MATERIALS PROVIDED Start Marker

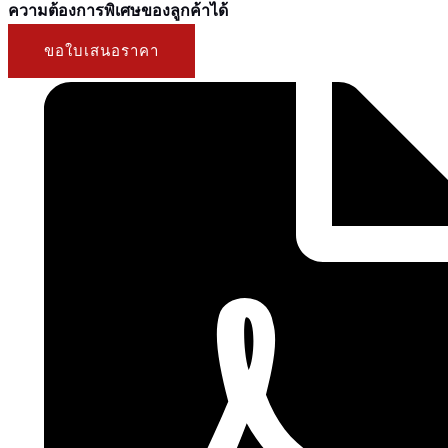
ความต้องการพิเศษของลูกค้าได้
ขอใบเสนอราคา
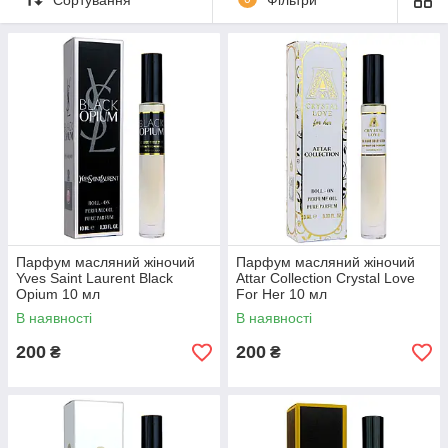
Парфум масляний жіночий
Парфум масляний жіночий
Yves Saint Laurent Black
Attar Collection Crystal Love
Opium 10 мл
For Her 10 мл
В наявності
В наявності
200
200
₴
₴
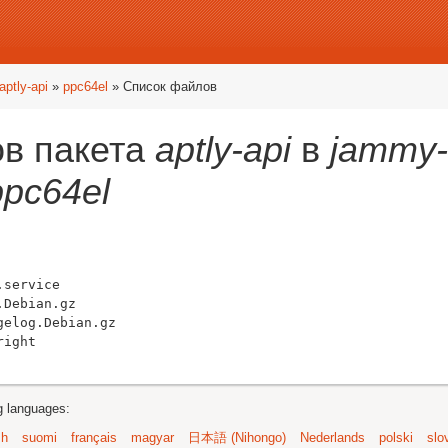
aptly-api
»
ppc64el
» Список файлов
в пакета
aptly-api
в
jammy-
ppc64el
service

Debian.gz

elog.Debian.gz

ng languages:
sh
suomi
français
magyar
日本語 (Nihongo)
Nederlands
polski
slo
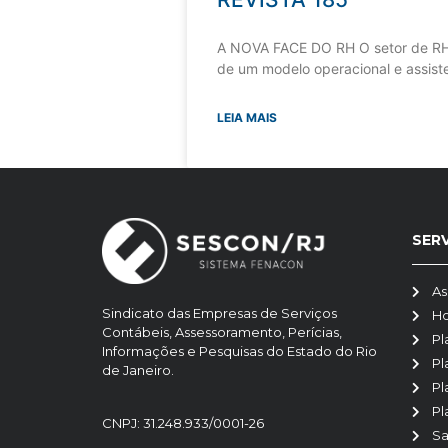
A NOVA FACE DO RH O setor de RH
de um modelo operacional e assiste
LEIA MAIS
SER
As
Sindicato das Empresas de Serviços
H
Contábeis, Assessoramento, Perícias,
Pl
Informações e Pesquisas do Estado do Rio
Pl
de Janeiro.
Pl
Pl
CNPJ: 31.248.933/0001-26
Sa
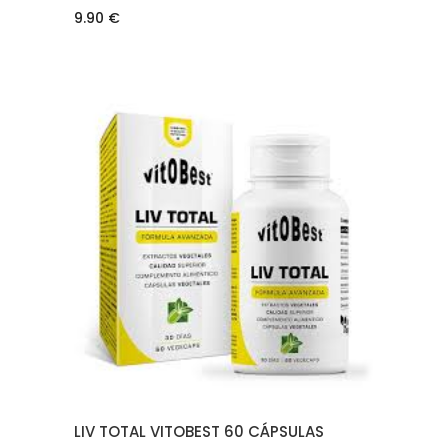
9.90
€
AÑADIR AL CARRITO
LIV TOTAL VITOBEST 60 CÁPSULAS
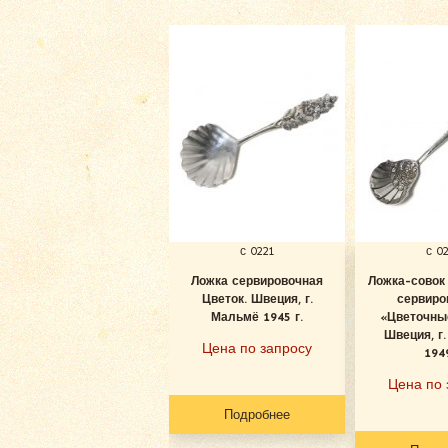
с 0221
с 0
Ложка сервировочная
Ложка-совок
Цветок. Швеция, г.
сервиро
Мальмё 1945 г.
«Цветочны
Швеция, г
Цена по запросу
1949
Цена по 
Подробнее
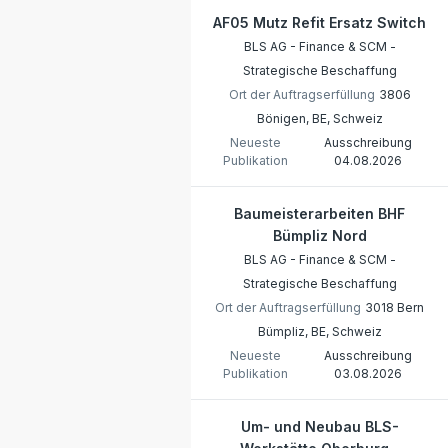
AF05 Mutz Refit Ersatz Switch
BLS AG - Finance & SCM -
Strategische Beschaffung
Ort der Auftragserfüllung
3806
Bönigen, BE, Schweiz
Neueste
Ausschreibung
Publikation
04.08.2026
Baumeisterarbeiten BHF
Bümpliz Nord
BLS AG - Finance & SCM -
Strategische Beschaffung
Ort der Auftragserfüllung
3018 Bern
Bümpliz, BE, Schweiz
Neueste
Ausschreibung
Publikation
03.08.2026
Um- und Neubau BLS-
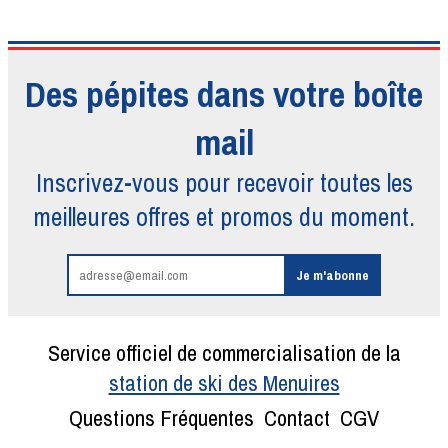
Des pépites dans votre boîte
mail
Inscrivez-vous pour recevoir toutes
les
meilleures offres et promos du moment.
Service officiel de commercialisation de la
station de ski des Menuires
Questions Fréquentes
Contact
CGV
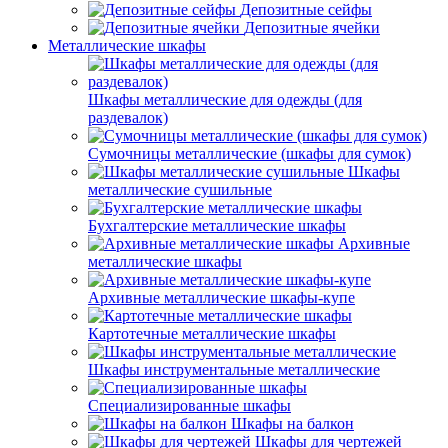
Депозитные сейфы
Депозитные ячейки
Металлические шкафы
Шкафы металлические для одежды (для
раздевалок)
Сумочницы металлические (шкафы для сумок)
Шкафы
металлические сушильные
Бухгалтерские металлические шкафы
Архивные
металлические шкафы
Архивные металлические шкафы-купе
Картотечные металлические шкафы
Шкафы инструментальные металлические
Специализированные шкафы
Шкафы на балкон
Шкафы для чертежей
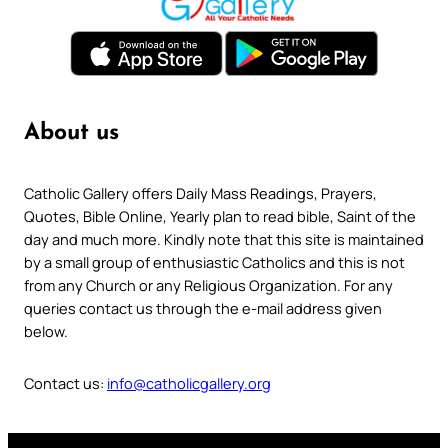
About us
Catholic Gallery offers Daily Mass Readings, Prayers,
Quotes, Bible Online, Yearly plan to read bible, Saint of the
day and much more. Kindly note that this site is maintained
by a small group of enthusiastic Catholics and this is not
from any Church or any Religious Organization. For any
queries contact us through the e-mail address given
below.
Contact us:
info@catholicgallery.org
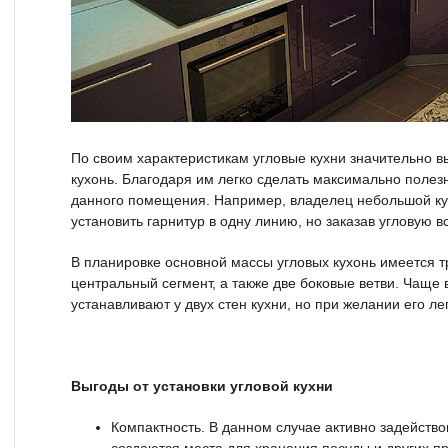
По своим характеристикам угловые кухни значительно 
кухонь. Благодаря им легко сделать максимально поле
данного помещения. Например, владелец небольшой кух
установить гарнитур в одну линию, но заказав угловую в
В планировке основной массы угловых кухонь имеется т
центральный сегмент, а также две боковые ветви. Чаще 
устанавливают у двух стен кухни, но при желании его лег
Выгоды от установки угловой кухни
Компактность. В данном случае активно задейств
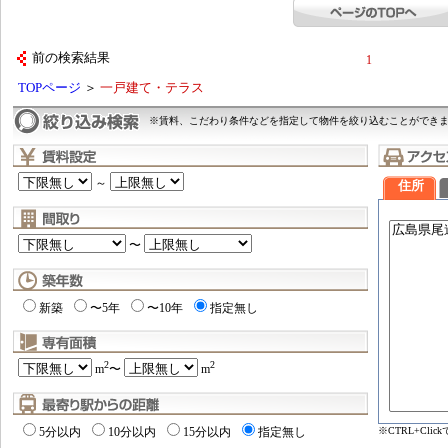
前の検索結果
1
TOPページ
＞
一戸建て・テラス
※賃料、こだわり条件などを指定して物件を絞り込むことができ
～
住所
〜
新築
〜5年
〜10年
指定無し
2
2
m
〜
m
※CTRL+Cl
5分以内
10分以内
15分以内
指定無し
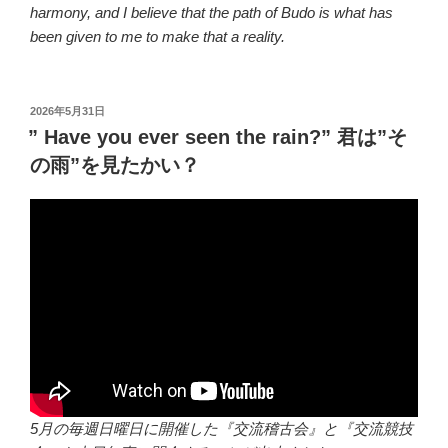
harmony, and I believe that the path of Budo is what has
been given to me to make that a reality.
投
2026年5月31日
稿
” Have you ever seen the rain?” 君は”そ
日:
の雨”を見たかい？
5月の毎週日曜日に開催した『交流稽古会』と『交流競技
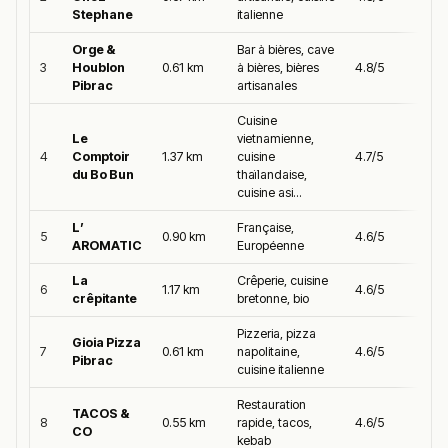
Stephane
italienne
Orge &
Bar à bières, cave
3
Houblon
0.61 km
à bières, bières
4.8/5
Pibrac
artisanales
Cuisine
Le
vietnamienne,
4
Comptoir
1.37 km
cuisine
4.7/5
du Bo Bun
thaïlandaise,
cuisine asi...
L’
Française,
5
0.90 km
4.6/5
AROMATIC
Européenne
La
Crêperie, cuisine
6
1.17 km
4.6/5
crêpitante
bretonne, bio
Pizzeria, pizza
Gioia Pizza
7
0.61 km
napolitaine,
4.6/5
Pibrac
cuisine italienne
Restauration
TACOS &
8
0.55 km
rapide, tacos,
4.6/5
CO
kebab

MATERIALS PROVIDED End Marker

## EXERCISE BRIEF
Could you pull out, word for word, every line of the listing from the one containing "harmony, and I" through the final line of the listing, both ends included, leaving the pictures out of your answer?

## RESPONSE TO THE EXERCISE
harmony, and I believe that the path of Budo is what has
been given to me to make that a reality.
投
2026年5月31日
稿
” Have you ever seen the rain?” 君は”そ
日:
の雨”を見たかい？
5月の毎週日曜日に開催した『交流稽古会』と『交流競技
Stephane
italienne
Orge &
Bar à bières, cave
3
Houblon
0.61 km
à bières, bières
4.8/5
Pibrac
artisanales
Cuisine
Le
vietnamienne,
4
Comptoir
1.37 km
cuisine
4.7/5
du Bo Bun
thaïlandaise,
cuisine asi...
L’
Française,
5
0.90 km
4.6/5
AROMATIC
Européenne
La
Crêperie, cuisine
6
1.17 km
4.6/5
crêpitante
bretonne, bio
Pizzeria, pizza
Gioia Pizza
7
0.61 km
napolitaine,
4.6/5
Pibrac
cuisine italienne
Restauration
TACOS &
8
0.55 km
rapide, tacos,
4.6/5
CO
kebab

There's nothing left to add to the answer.